◆ Exercices à traiter:
(1) Recopiez le passage d'Eusèbe sur Marc et Matthieu, en commençant par « Eusèbe, H.E., III, 39, 12-13. » et en allant jusqu'à « III, 39, 16. ».
(2) Répondez à ces questions sur le passage d'Eusèbe sur Marc et Matthieu :
(a) De qui Marc était-il l'interprète ?
(b) En quelle langue Matthieu a-t-il réuni les logia ?
(c) Quel était le seul dessein de Marc ?
(3) Poursuivez le passage d'Eusèbe sur Marc et Matthieu à partir de l'endroit où il s'arrête.

Eusèbe, H.E., III, 39, 12-13.

« Et voici ce que disait le presbytre : Marc qui était l’interprète de Pierre a écrit avec exactitude, mais pourtant sans ordre, tout ce dont il se souvenait de ce qui avait été dit ou fait par le Seigneur. Car il n’avait pas entendu ni accompagné le Seigneur ; mais plus tard, comme je l’ai dit, il a accompagné Pierre. Celui-ci donnait ses enseignements selon les besoins, mais sans faire une synthèse des paroles du Seigneur. De la sorte, Marc n’a pas commis d’erreur en écrivant comme il se souvenait. Il n’a eu, en effet, qu’un seul dessein, celui de ne rien laisser de côté de ce qu’il avait entendu et de ne tromper en rien dans ce qu’il rapportait ».

Eusèbe, H. E., III, 39, 15.

Sur Matthieu, Papias dit ceci : « Matthieu réunit donc en langue hébraïque les logia (de Jésus) et chacun les interpréta comme il en était capable ».

Eusèbe, H. E., III, 39, 16.

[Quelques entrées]
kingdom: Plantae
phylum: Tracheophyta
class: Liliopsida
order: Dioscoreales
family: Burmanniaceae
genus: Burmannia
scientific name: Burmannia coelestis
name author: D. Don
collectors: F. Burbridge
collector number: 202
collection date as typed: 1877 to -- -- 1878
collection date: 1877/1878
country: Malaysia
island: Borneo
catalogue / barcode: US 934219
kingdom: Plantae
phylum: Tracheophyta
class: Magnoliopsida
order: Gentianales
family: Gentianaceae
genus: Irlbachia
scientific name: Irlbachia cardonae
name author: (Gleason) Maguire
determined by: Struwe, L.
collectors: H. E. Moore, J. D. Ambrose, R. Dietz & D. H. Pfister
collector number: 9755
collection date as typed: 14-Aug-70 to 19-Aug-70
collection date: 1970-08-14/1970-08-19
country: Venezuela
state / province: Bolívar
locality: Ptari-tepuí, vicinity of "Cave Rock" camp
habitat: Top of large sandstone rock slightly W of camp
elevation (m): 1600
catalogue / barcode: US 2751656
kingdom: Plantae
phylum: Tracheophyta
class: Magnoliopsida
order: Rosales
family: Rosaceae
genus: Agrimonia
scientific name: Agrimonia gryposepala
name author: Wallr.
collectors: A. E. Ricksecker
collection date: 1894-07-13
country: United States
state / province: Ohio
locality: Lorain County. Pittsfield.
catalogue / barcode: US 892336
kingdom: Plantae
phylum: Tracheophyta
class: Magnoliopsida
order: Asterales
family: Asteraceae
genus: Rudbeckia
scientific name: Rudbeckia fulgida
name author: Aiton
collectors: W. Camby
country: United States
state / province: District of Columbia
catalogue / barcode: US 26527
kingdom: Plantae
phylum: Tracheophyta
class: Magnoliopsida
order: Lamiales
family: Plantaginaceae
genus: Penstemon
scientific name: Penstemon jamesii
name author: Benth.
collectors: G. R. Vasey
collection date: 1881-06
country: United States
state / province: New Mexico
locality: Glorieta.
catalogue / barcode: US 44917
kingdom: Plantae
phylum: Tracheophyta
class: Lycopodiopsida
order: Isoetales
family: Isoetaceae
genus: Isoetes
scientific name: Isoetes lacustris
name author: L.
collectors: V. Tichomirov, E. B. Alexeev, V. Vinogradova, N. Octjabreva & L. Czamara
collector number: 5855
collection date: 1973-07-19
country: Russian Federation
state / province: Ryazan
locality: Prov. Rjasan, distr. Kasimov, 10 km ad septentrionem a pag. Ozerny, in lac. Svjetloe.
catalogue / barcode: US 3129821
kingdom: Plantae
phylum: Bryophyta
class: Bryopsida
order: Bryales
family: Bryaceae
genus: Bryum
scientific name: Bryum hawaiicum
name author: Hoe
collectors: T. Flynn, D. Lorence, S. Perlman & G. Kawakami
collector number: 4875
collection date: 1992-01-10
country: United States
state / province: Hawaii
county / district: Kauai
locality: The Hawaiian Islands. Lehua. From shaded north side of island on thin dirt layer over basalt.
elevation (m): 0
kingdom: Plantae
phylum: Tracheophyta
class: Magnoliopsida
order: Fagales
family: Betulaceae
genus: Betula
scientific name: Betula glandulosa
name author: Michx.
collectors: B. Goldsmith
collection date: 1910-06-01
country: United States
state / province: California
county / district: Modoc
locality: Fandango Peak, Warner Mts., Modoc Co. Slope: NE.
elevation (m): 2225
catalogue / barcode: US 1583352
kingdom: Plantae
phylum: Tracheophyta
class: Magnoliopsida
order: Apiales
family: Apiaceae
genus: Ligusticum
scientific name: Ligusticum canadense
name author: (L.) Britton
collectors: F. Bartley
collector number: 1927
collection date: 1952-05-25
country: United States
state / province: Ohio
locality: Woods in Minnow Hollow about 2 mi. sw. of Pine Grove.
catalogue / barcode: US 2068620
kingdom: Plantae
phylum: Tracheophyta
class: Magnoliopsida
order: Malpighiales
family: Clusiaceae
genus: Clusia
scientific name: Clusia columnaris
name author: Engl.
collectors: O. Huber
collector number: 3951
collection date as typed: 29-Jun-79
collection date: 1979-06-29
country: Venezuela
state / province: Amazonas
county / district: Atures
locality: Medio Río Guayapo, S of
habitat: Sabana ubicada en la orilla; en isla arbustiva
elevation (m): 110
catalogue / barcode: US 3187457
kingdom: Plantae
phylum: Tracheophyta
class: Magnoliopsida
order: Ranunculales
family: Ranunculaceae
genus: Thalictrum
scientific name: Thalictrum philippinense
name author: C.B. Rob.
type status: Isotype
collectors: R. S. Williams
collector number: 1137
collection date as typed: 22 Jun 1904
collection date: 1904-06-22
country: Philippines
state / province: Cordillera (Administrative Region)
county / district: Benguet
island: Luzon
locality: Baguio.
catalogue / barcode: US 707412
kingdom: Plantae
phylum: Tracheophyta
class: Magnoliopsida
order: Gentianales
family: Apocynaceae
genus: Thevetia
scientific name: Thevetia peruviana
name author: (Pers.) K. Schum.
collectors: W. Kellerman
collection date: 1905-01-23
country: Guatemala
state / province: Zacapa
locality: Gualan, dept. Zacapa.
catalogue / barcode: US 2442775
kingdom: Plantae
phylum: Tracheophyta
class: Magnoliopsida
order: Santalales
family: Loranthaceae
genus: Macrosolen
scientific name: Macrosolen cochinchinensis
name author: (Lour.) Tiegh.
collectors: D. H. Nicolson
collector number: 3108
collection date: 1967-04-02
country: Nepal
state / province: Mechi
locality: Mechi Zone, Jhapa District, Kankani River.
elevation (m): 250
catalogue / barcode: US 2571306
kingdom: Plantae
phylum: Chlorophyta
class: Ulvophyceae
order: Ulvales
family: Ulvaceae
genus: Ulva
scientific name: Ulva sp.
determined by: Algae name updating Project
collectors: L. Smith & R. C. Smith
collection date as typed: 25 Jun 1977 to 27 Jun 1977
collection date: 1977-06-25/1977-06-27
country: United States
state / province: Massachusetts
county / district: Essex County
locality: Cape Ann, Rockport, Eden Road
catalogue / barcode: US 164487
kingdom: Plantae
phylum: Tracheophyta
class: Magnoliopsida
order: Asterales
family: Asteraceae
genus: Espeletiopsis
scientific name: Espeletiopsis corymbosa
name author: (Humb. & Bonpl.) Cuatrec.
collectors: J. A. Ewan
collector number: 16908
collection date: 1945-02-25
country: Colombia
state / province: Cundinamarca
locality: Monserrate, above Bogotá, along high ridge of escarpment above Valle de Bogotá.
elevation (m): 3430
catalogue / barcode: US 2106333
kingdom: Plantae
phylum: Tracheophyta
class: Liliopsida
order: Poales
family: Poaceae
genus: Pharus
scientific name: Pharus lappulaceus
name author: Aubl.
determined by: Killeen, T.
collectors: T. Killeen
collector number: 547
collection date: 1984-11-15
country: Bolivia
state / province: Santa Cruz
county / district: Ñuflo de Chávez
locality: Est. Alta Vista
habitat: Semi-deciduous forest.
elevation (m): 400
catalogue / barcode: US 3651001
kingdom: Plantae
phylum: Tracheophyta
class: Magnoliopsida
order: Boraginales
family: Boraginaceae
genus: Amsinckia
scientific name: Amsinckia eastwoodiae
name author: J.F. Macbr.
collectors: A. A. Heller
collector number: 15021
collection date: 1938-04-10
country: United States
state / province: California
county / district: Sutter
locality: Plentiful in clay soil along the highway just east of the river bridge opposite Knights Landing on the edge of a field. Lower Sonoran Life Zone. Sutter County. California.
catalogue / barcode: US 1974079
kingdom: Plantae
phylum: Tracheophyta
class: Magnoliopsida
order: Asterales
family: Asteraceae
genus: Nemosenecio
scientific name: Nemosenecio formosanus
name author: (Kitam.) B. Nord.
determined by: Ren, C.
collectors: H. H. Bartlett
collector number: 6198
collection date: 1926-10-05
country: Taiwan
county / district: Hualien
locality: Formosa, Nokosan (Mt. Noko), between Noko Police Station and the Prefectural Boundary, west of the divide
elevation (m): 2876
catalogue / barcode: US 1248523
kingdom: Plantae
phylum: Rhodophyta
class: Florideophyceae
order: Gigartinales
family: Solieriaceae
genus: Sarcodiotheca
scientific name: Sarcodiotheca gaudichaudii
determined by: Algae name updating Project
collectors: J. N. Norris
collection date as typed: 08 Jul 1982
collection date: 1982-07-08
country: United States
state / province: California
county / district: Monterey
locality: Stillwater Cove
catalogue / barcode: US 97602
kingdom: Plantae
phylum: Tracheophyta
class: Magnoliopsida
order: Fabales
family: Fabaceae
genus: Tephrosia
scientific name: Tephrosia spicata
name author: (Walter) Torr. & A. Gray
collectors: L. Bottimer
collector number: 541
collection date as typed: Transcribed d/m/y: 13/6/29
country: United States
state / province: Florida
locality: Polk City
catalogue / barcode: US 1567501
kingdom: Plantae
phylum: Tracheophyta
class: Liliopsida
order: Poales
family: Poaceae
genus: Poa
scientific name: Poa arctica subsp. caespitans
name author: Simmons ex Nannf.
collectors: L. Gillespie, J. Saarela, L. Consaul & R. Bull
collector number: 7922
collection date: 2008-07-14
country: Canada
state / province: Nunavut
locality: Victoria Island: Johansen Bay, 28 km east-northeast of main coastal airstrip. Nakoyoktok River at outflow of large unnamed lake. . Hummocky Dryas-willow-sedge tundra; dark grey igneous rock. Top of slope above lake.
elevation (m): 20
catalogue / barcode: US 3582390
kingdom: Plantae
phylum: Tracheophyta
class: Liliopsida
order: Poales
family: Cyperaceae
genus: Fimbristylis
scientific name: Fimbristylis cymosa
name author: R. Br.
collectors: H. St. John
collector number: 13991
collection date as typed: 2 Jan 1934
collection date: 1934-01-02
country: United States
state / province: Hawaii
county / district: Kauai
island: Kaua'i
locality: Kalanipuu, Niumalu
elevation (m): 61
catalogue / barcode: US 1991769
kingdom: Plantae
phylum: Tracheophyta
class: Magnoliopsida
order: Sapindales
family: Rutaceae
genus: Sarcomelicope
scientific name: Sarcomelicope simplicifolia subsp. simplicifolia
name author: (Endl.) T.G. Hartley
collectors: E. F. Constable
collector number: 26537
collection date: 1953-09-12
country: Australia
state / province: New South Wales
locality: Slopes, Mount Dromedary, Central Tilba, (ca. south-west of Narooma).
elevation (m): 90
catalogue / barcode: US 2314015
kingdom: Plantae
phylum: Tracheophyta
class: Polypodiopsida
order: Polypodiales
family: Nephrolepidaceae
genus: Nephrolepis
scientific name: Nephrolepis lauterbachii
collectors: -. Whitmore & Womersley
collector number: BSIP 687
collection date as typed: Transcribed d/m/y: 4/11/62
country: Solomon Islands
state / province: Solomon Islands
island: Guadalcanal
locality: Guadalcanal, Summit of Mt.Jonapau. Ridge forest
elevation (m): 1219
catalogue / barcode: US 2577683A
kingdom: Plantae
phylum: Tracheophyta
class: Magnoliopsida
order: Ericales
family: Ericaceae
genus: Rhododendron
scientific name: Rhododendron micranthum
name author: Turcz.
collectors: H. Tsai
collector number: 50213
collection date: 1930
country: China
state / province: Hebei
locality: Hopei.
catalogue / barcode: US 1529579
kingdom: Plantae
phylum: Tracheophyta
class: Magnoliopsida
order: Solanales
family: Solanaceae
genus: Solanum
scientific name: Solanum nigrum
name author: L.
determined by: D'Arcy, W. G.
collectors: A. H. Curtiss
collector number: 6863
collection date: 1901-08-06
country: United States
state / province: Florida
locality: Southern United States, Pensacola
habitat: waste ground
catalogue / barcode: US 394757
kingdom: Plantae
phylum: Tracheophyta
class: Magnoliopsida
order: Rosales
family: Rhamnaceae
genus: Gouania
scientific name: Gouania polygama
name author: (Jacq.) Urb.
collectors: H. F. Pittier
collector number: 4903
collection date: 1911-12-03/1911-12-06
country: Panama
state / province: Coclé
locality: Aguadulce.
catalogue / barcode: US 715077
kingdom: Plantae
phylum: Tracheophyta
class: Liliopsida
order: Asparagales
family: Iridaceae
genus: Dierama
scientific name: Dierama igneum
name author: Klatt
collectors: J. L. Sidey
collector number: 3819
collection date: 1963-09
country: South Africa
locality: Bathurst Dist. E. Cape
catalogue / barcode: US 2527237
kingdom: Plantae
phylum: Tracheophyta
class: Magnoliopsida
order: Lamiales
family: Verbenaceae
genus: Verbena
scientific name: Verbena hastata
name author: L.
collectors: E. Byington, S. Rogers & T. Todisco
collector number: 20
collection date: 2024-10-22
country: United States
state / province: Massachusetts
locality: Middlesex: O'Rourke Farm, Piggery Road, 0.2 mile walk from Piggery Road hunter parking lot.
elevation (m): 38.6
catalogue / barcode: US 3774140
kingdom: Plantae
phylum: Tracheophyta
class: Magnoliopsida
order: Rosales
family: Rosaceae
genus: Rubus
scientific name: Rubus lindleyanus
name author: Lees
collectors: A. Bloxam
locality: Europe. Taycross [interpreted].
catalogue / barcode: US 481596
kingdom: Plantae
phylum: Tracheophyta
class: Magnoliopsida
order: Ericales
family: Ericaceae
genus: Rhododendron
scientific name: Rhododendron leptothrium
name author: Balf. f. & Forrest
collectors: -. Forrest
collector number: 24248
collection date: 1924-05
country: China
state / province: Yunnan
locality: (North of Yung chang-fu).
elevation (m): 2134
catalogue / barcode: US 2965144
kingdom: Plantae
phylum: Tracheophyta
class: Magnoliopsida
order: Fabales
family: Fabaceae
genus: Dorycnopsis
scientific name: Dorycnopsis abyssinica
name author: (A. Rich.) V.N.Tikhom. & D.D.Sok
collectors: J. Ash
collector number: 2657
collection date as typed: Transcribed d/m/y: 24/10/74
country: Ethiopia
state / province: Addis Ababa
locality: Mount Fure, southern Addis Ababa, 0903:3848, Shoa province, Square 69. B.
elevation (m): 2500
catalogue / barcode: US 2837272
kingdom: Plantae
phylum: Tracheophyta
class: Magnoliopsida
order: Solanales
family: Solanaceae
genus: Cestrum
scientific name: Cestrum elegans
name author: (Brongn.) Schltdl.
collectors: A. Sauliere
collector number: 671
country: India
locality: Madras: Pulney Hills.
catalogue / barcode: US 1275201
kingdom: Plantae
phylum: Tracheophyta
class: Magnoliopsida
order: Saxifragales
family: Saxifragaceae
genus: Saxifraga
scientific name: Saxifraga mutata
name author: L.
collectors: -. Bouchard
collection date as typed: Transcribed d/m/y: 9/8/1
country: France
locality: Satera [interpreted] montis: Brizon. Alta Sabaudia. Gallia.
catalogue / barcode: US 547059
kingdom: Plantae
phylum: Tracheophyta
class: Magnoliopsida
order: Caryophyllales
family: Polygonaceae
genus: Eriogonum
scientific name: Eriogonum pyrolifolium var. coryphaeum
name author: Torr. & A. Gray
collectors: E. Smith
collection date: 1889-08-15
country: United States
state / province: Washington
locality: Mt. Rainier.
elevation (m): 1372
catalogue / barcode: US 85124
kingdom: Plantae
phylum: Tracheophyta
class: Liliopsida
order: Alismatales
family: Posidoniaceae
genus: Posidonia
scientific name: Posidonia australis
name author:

◆ Réponses dans l'ordre:
(1)
Eusèbe, H.E., III, 39, 12-13.

« Et voici ce que disait le presbytre : Marc qui était l’interprète de Pierre a écrit avec exactitude, mais pourtant sans ordre, tout ce dont il se souvenait de ce qui avait été dit ou fait par le Seigneur. Car il n’avait pas entendu ni accompagné le Seigneur ; mais plus tard, comme je l’ai dit, il a accompagné Pierre. Celui-ci donnait ses enseignements selon les besoins, mais sans faire une synthèse des paroles du Seigneur. De la sorte, Marc n’a pas commis d’erreur en écrivant comme il se souvenait. Il n’a eu, en effet, qu’un seul dessein, celui de ne rien laisser de côté de ce qu’il avait entendu et de ne tromper en rien dans ce qu’il rapportait ».

Eusèbe, H. E., III, 39, 15.

Sur Matthieu, Papias dit ceci : « Matthieu réunit donc en langue hébraïque les logia (de Jésus) et chacun les interpréta comme il en était capable ».

Eusèbe, H. E., III, 39, 16.

(2)
(a) De Pierre.
(b) En langue hébraïque.
(c) Ne rien laisser de côté de ce qu'il avait entendu et ne tromper en rien dans ce qu'il rapportait.

(3)
LES LETTRES D’IGNACE D’ANTIOCHE

         Ignace – dit Théophore – fut le troisième épiscope d’Antioche, succédant ainsi à Pierre (dont il fut probablement un disciple) et Évode. Né probablement dans la Province de Syrie vers 35, la majeure partie de sa destinée et de sa pensée nous est parvenue grâce à ses Lettres envoyées aux communautés d’Éphèse, de Magnésie, de Tralles, de Philadelphie, de Smyrne et enfin de Rome durant le périple le menant vers le lieu supposé de son martyre. Il fut en effet arrêté et jugé à Antioche puis mené sous escorte à Rome pour y être exécuté dans l’arène sous le règne de l’Empereur Trajan (vers 107).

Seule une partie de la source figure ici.